= Beginning of Section =

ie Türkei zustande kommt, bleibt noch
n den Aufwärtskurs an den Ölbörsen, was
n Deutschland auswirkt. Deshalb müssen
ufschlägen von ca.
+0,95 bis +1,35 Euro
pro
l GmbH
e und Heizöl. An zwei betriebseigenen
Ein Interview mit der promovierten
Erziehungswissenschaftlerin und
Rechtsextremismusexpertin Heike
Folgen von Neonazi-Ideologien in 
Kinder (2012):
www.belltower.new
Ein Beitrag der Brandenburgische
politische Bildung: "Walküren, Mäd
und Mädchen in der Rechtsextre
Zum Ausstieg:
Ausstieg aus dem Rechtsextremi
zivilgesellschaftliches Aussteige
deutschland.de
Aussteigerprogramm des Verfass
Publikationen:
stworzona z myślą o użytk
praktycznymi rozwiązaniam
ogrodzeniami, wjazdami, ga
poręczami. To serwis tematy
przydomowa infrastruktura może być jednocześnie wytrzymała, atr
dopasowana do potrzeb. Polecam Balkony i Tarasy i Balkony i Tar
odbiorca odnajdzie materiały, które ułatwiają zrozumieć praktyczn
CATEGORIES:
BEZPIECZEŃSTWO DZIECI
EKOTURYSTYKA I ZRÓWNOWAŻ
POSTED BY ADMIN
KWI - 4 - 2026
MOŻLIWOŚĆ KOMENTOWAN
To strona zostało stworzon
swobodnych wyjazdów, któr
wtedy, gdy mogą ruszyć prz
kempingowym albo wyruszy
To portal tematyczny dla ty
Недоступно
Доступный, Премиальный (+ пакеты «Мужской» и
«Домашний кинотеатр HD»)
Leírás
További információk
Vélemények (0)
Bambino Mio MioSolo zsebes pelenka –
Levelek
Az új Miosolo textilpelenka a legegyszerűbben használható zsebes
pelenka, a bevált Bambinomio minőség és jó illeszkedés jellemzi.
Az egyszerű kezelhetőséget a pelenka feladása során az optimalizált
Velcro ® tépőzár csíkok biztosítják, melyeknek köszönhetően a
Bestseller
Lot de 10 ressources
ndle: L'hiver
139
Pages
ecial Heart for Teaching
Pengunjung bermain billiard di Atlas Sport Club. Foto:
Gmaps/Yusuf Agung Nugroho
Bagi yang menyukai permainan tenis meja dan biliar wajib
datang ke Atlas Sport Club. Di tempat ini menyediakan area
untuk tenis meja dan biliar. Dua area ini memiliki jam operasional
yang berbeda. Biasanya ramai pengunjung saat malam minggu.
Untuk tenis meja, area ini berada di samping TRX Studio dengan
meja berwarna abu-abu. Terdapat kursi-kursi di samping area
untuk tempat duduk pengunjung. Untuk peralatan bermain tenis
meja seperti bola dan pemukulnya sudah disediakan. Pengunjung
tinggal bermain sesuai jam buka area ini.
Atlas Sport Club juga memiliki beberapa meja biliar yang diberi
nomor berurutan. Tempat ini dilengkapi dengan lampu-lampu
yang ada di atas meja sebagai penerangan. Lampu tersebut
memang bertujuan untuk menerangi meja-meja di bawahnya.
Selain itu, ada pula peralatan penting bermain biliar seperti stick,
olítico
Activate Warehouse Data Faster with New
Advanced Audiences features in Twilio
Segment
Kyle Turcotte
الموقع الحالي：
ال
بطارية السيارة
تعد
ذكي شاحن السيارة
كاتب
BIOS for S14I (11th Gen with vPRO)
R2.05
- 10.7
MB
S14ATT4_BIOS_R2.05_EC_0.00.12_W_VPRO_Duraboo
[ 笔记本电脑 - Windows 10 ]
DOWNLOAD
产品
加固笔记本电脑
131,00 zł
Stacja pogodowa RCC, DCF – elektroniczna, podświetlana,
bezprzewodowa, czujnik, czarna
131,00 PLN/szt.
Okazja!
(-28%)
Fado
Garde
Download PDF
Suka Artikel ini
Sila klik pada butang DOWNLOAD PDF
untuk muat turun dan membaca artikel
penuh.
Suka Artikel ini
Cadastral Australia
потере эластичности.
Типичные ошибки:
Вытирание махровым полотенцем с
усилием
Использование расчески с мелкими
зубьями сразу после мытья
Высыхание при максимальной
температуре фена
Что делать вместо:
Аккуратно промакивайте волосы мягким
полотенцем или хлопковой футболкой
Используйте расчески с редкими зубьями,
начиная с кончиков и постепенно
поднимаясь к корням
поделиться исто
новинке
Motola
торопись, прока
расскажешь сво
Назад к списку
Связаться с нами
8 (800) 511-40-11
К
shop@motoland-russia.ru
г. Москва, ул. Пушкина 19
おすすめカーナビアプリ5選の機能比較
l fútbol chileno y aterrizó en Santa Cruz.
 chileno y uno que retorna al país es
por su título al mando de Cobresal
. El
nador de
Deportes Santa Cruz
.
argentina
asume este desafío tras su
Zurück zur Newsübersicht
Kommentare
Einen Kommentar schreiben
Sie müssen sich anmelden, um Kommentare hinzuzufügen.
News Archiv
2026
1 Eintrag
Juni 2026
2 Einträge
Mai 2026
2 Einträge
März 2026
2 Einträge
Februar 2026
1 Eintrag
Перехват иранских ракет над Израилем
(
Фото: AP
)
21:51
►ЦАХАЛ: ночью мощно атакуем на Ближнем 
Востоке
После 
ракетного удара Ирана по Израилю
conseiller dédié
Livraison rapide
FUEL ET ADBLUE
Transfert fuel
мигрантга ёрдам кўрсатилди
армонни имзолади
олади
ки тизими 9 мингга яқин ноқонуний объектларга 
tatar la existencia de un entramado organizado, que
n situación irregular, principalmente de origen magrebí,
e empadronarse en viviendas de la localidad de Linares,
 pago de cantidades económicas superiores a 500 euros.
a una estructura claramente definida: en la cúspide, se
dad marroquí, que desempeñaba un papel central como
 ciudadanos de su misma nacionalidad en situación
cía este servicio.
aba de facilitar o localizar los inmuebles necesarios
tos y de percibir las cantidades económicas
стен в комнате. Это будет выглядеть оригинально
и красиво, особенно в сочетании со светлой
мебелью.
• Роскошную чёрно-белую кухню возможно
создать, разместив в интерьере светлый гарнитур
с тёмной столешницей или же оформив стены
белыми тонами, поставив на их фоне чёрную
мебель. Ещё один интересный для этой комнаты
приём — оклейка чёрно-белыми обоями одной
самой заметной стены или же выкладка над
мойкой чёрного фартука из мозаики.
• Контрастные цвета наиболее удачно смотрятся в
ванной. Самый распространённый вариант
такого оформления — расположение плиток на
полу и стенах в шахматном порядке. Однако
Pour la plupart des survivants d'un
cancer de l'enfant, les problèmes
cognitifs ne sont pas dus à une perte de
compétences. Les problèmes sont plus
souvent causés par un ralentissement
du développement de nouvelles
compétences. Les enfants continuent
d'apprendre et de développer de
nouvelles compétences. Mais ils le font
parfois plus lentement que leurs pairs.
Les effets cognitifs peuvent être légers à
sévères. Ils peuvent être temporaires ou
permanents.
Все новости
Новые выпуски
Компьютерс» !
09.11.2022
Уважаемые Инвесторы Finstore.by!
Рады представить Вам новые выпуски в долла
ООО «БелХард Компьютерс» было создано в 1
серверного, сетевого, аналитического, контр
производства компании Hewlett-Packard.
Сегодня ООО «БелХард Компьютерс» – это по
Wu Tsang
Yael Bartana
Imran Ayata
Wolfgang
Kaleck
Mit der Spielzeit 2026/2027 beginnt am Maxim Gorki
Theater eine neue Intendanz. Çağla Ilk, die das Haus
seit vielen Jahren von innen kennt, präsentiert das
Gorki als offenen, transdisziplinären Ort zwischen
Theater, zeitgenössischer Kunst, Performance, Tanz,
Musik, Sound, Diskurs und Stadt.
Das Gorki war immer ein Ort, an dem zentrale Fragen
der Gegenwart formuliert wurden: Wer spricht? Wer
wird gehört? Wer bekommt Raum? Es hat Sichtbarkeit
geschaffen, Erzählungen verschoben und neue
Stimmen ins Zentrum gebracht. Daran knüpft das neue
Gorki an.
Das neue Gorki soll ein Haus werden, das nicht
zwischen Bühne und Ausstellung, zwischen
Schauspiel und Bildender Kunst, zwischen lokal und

= End of Section =

[WHAT TO DO] Pick out every line in the rows above that contains the word "Theater", and copy each one.

[OUTPUT OF THE TASK]
Theater eine neue Intendanz. Çağla Ilk, die das Haus
Theater, zeitgenössischer Kunst, Performance, Tanz,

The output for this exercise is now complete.